Before heading out to the Beaverhead River, a word should be said about its flows and how they are regulated, as they greatly affect fishing. Clark Canyon Reservoir regulates the flow of the Beaverhead River. During the late winter period and in spring, the reservoir fills up, slowing the current in the river down substantially (water is witheld from the river to fill the reservoir). In the summer, the reservoir releases significant flows of cold water that are siphoned off for irrigation at Barretts Diversion Dam. This diversion dam frequently takes half or more of the water in the river, thus leaving the stretch below the diversion dam with low water throughout much of the summer.

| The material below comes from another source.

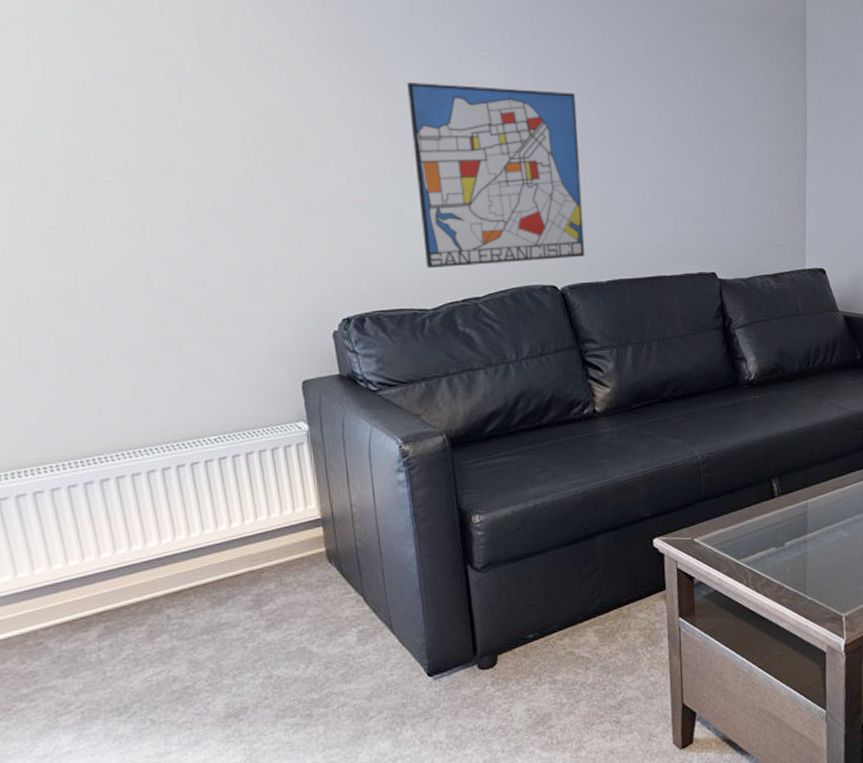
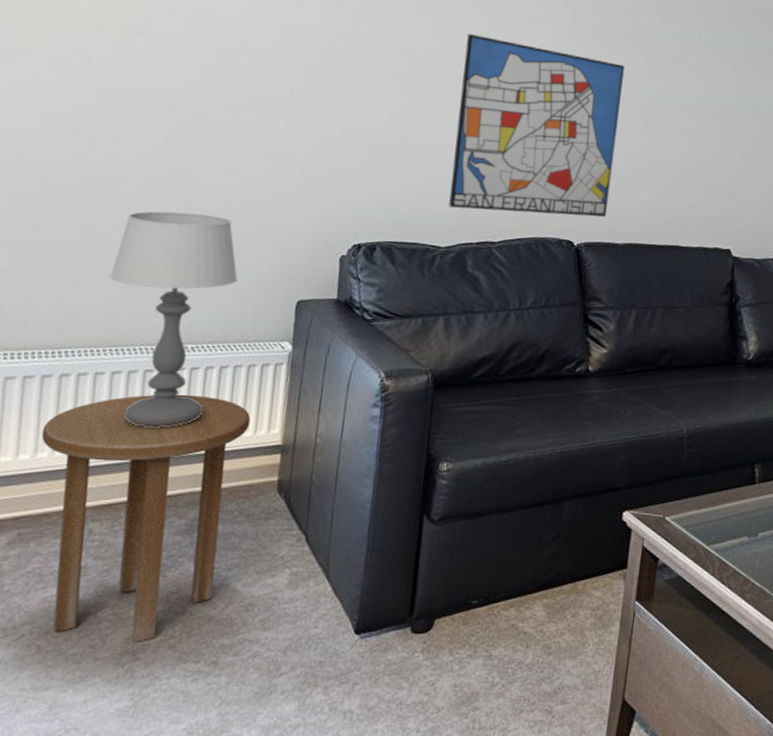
side table: none [99,482,293,708] -> present [41,394,251,644]
table lamp: none [118,309,241,519] -> present [109,211,238,428]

Fly Fishing on the Beaverhead River 
Photo Use Guidelines

Prime float fishing flows between Clark Canyon Reservoir and Barretts Diversion Dam is considered to be 600-1000 cfs. At this flow rate, wade fly fishing is difficult. Wade fishing is not particularly easy on the upper stretch to begin with, and with high flows, wade anglers are frequently not able to fight the fast and deep current to cross the Beaverhead River to prime fishing holes. Better wade angler flows occur when the river drops to 300 cfs. When the river flows over 1500 cfs, fishing becomes next to impossible for wade anglers and exceptionally difficult for float anglers. At these high flow rates, the Beaverhead River can become muddy and very turbid, limiting flyfishing success. Additionally, the high flows only add to a normally fast current that whisk the float angler downstream that much faster, making presentation difficult.

Typical flows on the Beaverhead River in winter range between 100-300 cfs, but can fall to as low as 50 cfs or less, leading to winter kill. In May and early June, flows average around 1000 cfs, but can balloon to over 1500 cfs in high water years. The river then begins to creep down, settling into August with flows around 600-800 cfs, although it can be substantially lower during drought conditions. As the water is released from Clark Canyon Reservoir, the summer flows are still cool.